Your objective | Please give again exactly the lines from the top of the material through the line with "ring dip: (60, 245)"; omit each picture.

=== Begin Enclosure ===

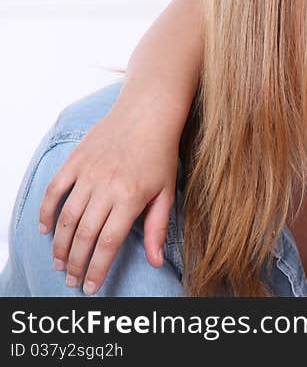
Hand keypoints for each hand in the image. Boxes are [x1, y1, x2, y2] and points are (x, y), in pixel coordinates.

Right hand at [38, 97, 179, 294]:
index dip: (97, 268)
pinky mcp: (75, 161)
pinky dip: (46, 211)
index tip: (91, 287)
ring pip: (66, 217)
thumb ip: (158, 228)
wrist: (148, 113)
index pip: (108, 243)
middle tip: (72, 281)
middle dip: (76, 263)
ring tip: (60, 263)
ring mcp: (88, 173)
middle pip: (83, 235)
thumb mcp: (167, 192)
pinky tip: (46, 230)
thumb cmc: (161, 154)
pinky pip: (54, 190)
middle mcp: (106, 187)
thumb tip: (155, 262)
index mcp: (131, 198)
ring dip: (60, 245)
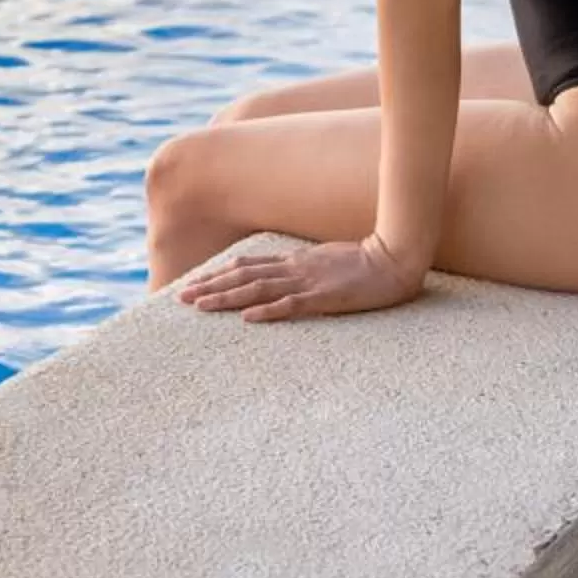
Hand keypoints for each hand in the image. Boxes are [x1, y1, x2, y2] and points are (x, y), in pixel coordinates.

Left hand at [174, 235, 424, 322]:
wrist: (395, 258)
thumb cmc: (366, 262)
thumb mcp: (327, 261)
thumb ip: (304, 268)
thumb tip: (281, 276)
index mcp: (295, 261)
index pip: (248, 266)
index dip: (219, 274)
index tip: (195, 283)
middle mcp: (295, 268)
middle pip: (244, 276)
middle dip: (211, 286)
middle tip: (182, 298)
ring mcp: (308, 281)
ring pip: (258, 289)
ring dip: (227, 298)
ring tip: (201, 306)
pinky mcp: (325, 297)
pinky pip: (291, 305)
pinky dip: (267, 311)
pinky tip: (247, 319)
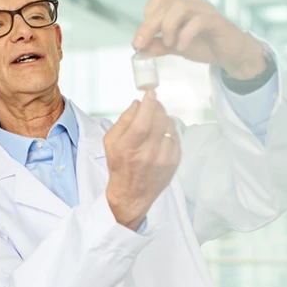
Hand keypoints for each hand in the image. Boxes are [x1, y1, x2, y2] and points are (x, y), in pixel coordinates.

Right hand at [103, 90, 179, 229]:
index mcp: (128, 149)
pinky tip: (160, 136)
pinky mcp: (174, 162)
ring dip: (163, 119)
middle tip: (152, 103)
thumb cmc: (119, 166)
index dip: (149, 104)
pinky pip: (176, 137)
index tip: (150, 92)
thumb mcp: (111, 142)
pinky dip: (169, 132)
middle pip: (159, 121)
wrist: (131, 194)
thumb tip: (137, 103)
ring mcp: (164, 159)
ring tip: (154, 123)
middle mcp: (147, 155)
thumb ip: (123, 121)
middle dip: (156, 107)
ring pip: (170, 127)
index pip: (142, 122)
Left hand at [132, 0, 264, 78]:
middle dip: (148, 26)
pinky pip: (198, 21)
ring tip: (168, 44)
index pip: (157, 1)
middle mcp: (192, 3)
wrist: (232, 54)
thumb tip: (141, 48)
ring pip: (180, 7)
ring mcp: (205, 10)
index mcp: (180, 6)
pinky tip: (182, 48)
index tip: (140, 40)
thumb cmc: (205, 46)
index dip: (146, 18)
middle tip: (140, 45)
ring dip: (167, 27)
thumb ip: (159, 46)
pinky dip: (185, 35)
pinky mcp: (216, 21)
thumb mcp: (176, 47)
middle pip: (164, 4)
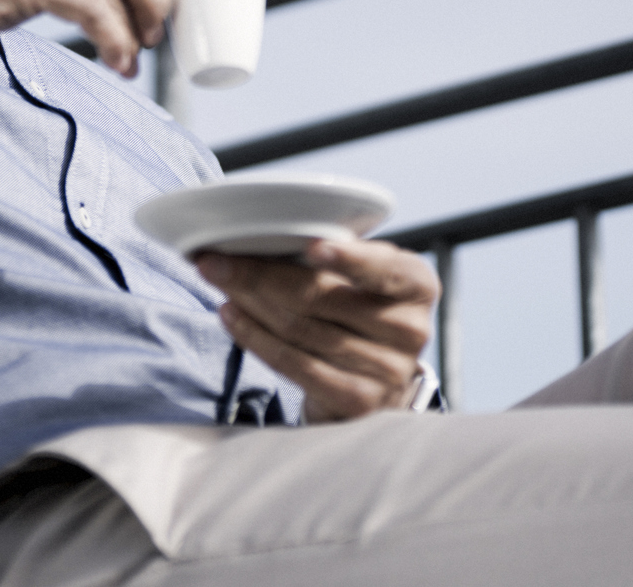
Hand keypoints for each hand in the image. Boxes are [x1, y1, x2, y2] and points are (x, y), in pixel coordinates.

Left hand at [196, 238, 437, 422]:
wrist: (376, 378)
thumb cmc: (359, 308)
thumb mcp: (362, 276)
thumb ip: (333, 255)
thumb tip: (259, 233)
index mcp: (417, 284)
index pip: (382, 269)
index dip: (348, 257)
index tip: (309, 246)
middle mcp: (410, 329)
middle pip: (322, 298)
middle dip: (260, 274)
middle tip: (215, 259)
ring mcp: (387, 370)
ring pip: (301, 330)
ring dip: (249, 303)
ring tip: (217, 281)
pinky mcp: (357, 401)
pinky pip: (294, 365)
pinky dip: (255, 338)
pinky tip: (229, 316)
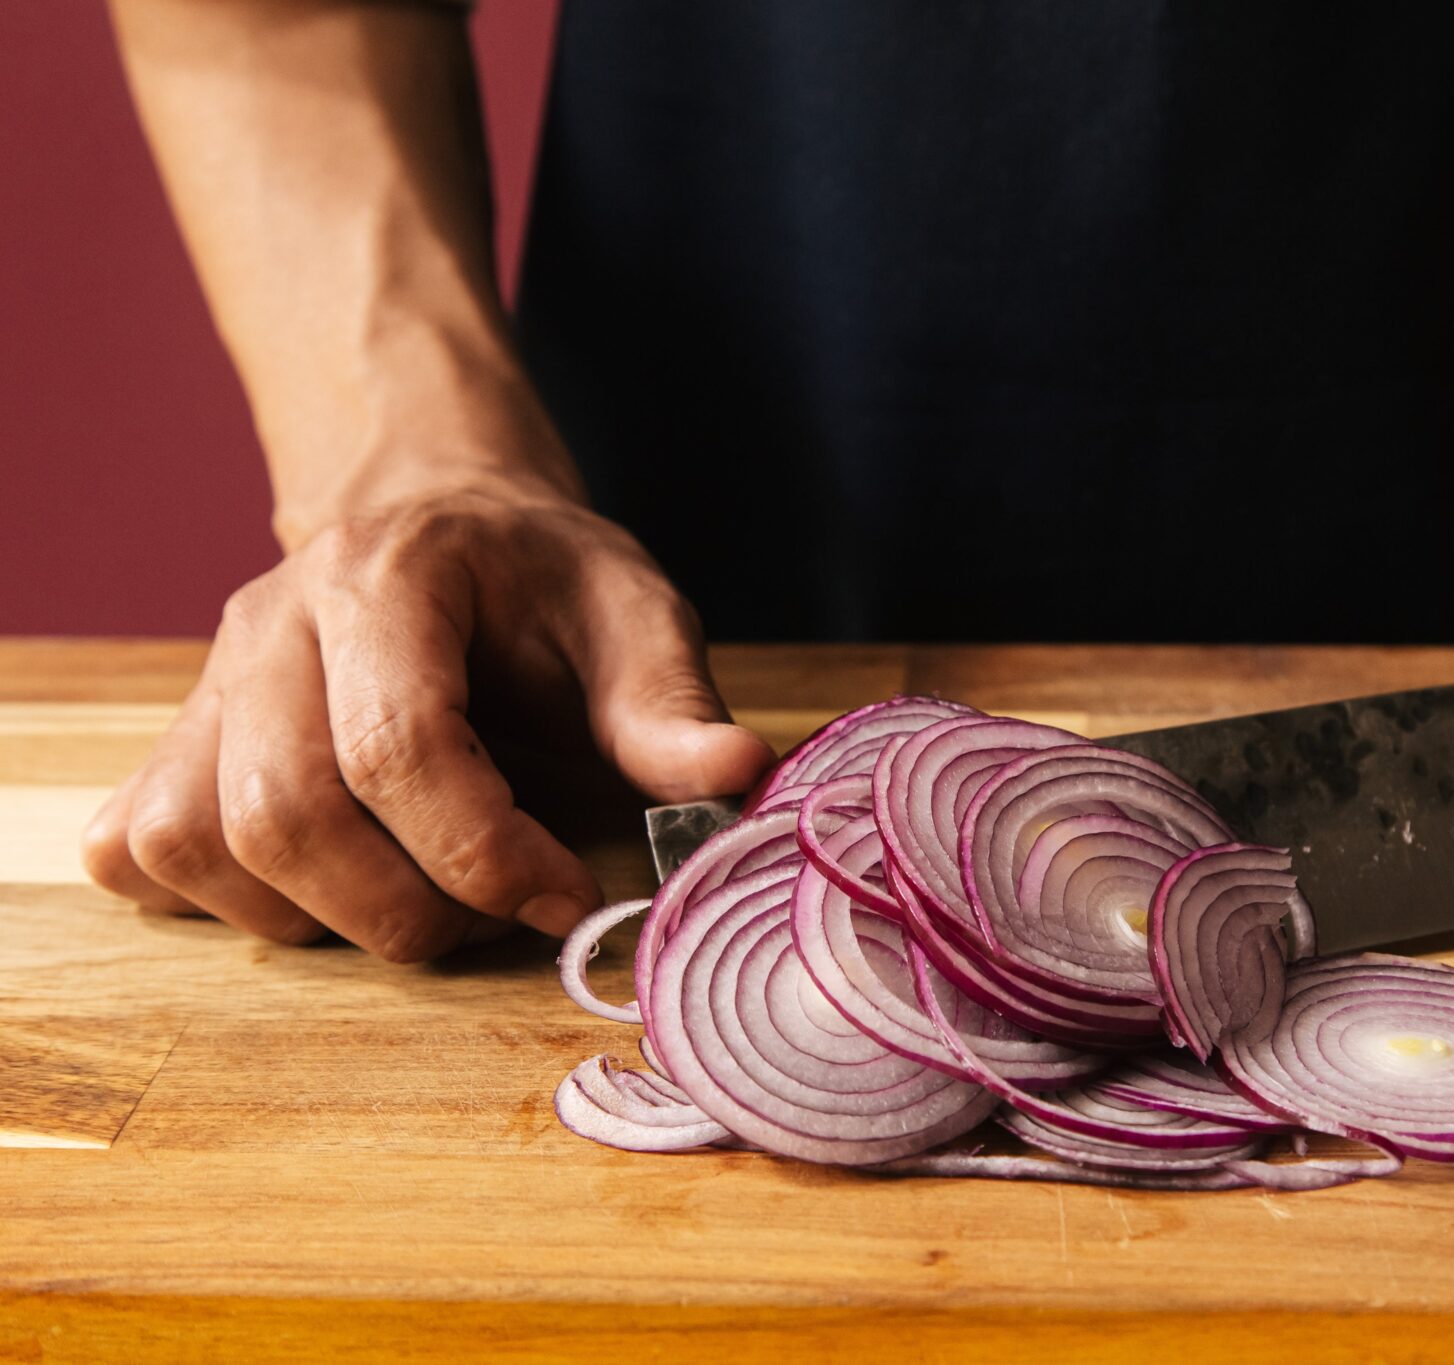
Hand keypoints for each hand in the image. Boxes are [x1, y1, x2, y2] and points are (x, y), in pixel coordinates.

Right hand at [82, 485, 773, 959]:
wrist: (438, 515)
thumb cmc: (538, 577)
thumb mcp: (631, 610)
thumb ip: (670, 703)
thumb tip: (736, 778)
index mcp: (386, 576)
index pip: (396, 747)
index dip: (485, 854)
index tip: (569, 900)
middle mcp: (269, 623)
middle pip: (284, 814)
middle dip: (408, 906)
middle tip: (501, 912)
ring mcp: (204, 684)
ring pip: (204, 847)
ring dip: (325, 917)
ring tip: (427, 893)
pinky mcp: (173, 740)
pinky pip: (143, 853)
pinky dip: (228, 902)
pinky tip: (327, 882)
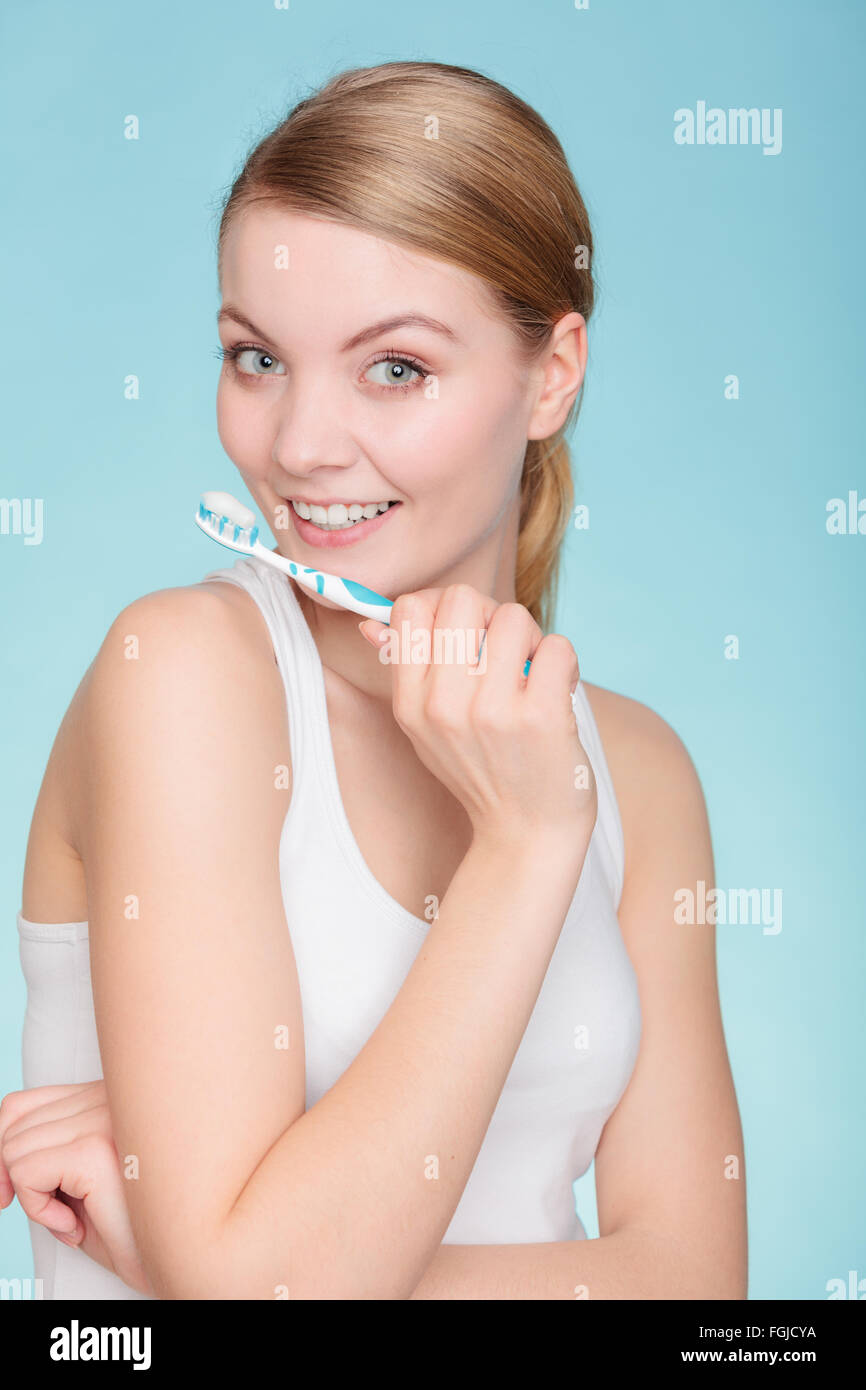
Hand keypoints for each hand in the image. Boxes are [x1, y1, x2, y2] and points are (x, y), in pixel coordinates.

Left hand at [0, 1081, 153, 1296]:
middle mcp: (111, 1095)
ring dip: (32, 1199)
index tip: (15, 1192)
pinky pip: (26, 1172)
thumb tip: (1, 1149)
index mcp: (110, 1095)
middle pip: (11, 1125)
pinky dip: (37, 1210)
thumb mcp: (84, 1180)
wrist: (185, 1258)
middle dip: (16, 1179)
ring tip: (74, 1219)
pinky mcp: (96, 1149)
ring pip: (13, 1149)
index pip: (22, 1104)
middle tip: (55, 1214)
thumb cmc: (138, 1227)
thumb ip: (51, 1149)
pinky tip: (76, 1227)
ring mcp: (105, 1117)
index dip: (6, 1149)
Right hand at [359, 583, 596, 854]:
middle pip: (463, 598)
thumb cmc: (483, 772)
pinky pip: (557, 647)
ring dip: (533, 639)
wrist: (526, 835)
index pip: (411, 608)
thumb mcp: (427, 729)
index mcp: (410, 704)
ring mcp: (493, 713)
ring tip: (533, 676)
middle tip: (507, 652)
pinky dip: (564, 664)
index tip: (468, 633)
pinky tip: (557, 693)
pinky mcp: (541, 718)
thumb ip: (407, 671)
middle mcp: (444, 706)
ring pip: (515, 617)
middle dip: (492, 614)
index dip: (445, 606)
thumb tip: (374, 620)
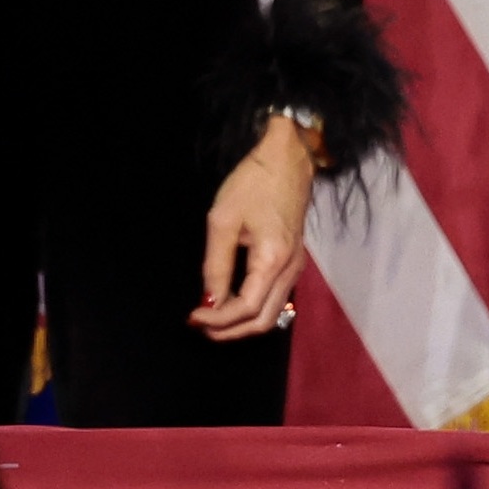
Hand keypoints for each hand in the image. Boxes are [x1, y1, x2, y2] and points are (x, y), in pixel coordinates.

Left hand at [189, 116, 316, 341]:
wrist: (287, 158)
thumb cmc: (253, 184)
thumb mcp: (223, 221)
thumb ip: (215, 265)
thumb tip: (208, 302)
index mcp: (273, 259)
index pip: (246, 308)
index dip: (217, 320)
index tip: (191, 316)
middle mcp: (291, 268)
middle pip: (264, 320)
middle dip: (230, 331)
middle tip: (200, 325)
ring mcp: (297, 265)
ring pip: (273, 313)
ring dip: (242, 323)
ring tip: (211, 317)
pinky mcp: (295, 260)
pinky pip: (276, 298)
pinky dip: (253, 310)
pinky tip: (231, 302)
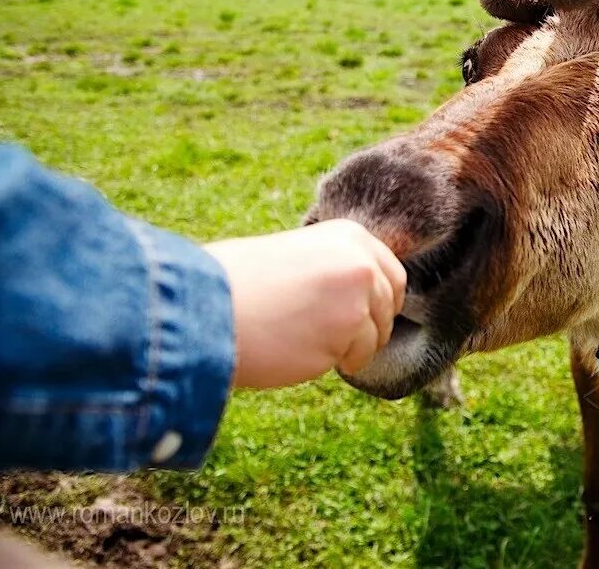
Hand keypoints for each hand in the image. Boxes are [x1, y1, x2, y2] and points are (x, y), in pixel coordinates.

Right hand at [205, 219, 405, 388]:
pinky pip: (358, 358)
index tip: (353, 313)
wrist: (208, 307)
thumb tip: (369, 297)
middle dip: (368, 325)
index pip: (391, 275)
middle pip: (389, 306)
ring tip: (304, 337)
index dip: (375, 300)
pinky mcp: (347, 333)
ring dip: (348, 346)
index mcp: (350, 236)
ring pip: (377, 336)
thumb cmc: (241, 284)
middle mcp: (361, 262)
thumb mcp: (300, 258)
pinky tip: (302, 349)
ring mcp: (358, 298)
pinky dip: (335, 362)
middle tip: (330, 334)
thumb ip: (337, 269)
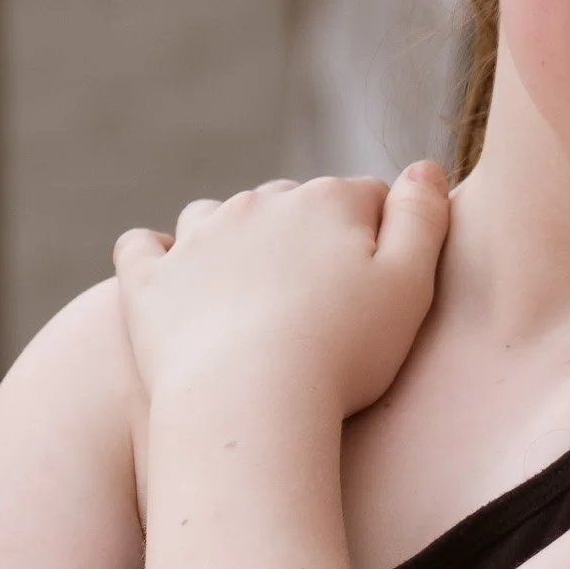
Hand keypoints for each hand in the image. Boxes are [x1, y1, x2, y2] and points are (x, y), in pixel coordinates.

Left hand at [112, 166, 450, 413]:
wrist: (250, 401)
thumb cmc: (344, 353)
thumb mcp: (411, 286)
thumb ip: (423, 219)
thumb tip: (426, 167)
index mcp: (327, 200)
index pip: (365, 198)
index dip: (380, 237)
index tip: (383, 284)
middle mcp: (258, 203)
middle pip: (292, 205)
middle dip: (308, 236)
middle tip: (322, 300)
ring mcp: (197, 238)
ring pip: (219, 217)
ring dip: (235, 240)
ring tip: (252, 292)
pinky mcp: (149, 280)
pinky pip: (143, 246)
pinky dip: (156, 255)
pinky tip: (171, 276)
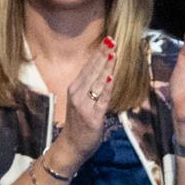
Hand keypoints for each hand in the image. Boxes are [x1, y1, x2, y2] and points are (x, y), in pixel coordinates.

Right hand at [55, 35, 117, 166]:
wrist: (71, 145)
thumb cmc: (78, 124)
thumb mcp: (81, 101)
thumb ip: (90, 87)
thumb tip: (104, 71)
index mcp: (74, 88)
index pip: (89, 66)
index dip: (98, 53)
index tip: (108, 39)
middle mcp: (77, 93)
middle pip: (92, 70)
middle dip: (103, 54)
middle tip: (112, 39)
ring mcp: (83, 104)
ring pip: (97, 82)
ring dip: (106, 66)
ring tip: (113, 53)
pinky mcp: (92, 116)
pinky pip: (101, 99)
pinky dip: (105, 88)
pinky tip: (110, 77)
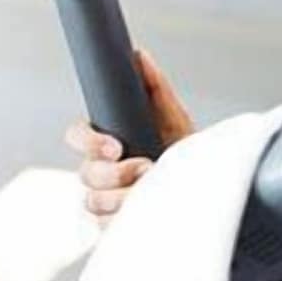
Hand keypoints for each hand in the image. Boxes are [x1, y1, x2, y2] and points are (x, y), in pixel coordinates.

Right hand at [64, 49, 193, 227]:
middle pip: (85, 172)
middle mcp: (101, 169)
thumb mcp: (173, 116)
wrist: (204, 184)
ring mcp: (105, 197)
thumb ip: (155, 87)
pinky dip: (127, 217)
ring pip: (92, 201)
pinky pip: (105, 225)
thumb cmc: (182, 148)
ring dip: (123, 197)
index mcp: (108, 140)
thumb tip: (139, 55)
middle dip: (115, 173)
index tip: (115, 147)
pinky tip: (146, 209)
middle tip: (146, 168)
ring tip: (153, 189)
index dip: (88, 141)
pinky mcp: (113, 222)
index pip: (77, 135)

=== End Enclosure ===

Problem solution |
Hand keypoints for each hand in the image. Boxes are [x1, y1, x2, y2] and points are (x, y), in pixel coordinates.

Right hand at [38, 97, 179, 294]:
index dip: (97, 268)
pinky mcp: (75, 161)
pinky dip: (46, 211)
index tip: (91, 287)
ring pip: (66, 217)
thumb ip: (158, 228)
wrist: (148, 113)
index pip: (108, 243)
middle tip: (72, 281)
middle dip: (76, 263)
ring tip: (60, 263)
ring mcp: (88, 173)
middle pip: (83, 235)
thumb mcp: (167, 192)
pinky tip: (46, 230)
thumb cmc: (161, 154)
pinky pip: (54, 190)
middle mcp: (106, 187)
thumb tip: (155, 262)
index mcp: (131, 198)
ring dip: (60, 245)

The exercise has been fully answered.